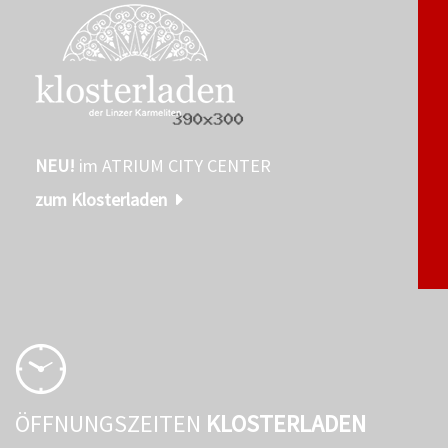
NEU!
im ATRIUM CITY CENTER
zum Klosterladen
ÖFFNUNGSZEITEN
KLOSTERLADEN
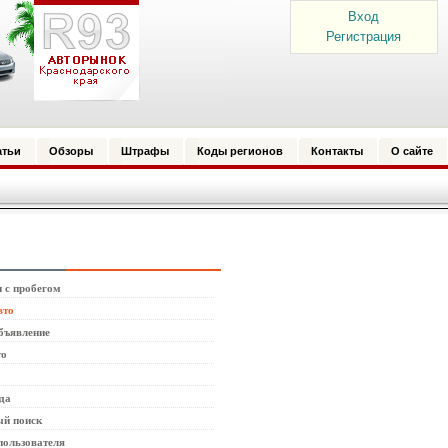
Вход
Регистрация
атьи
Обзоры
Штрафы
Коды регионов
Контакты
О сайте
 с пробегом
вто
бъявление
то
да
й поиск
пользователя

----------

▸ Try it: Output every text line from all of the items as one numbered list, omitting blank lines and leaving the pictures out of the answer.

▸ Reply:
1. NEU!
2. im ATRIUM CITY CENTER
3. zum Klosterladen
4. ÖFFNUNGSZEITEN
5. KLOSTERLADEN
6. Вход
7. Регистрация
8. атьи
9. Обзоры
10. Штрафы
11. Коды регионов
12. Контакты
13. О сайте
14.  с пробегом
15. вто
16. бъявление
17. то
18. да
19. й поиск
20. пользователя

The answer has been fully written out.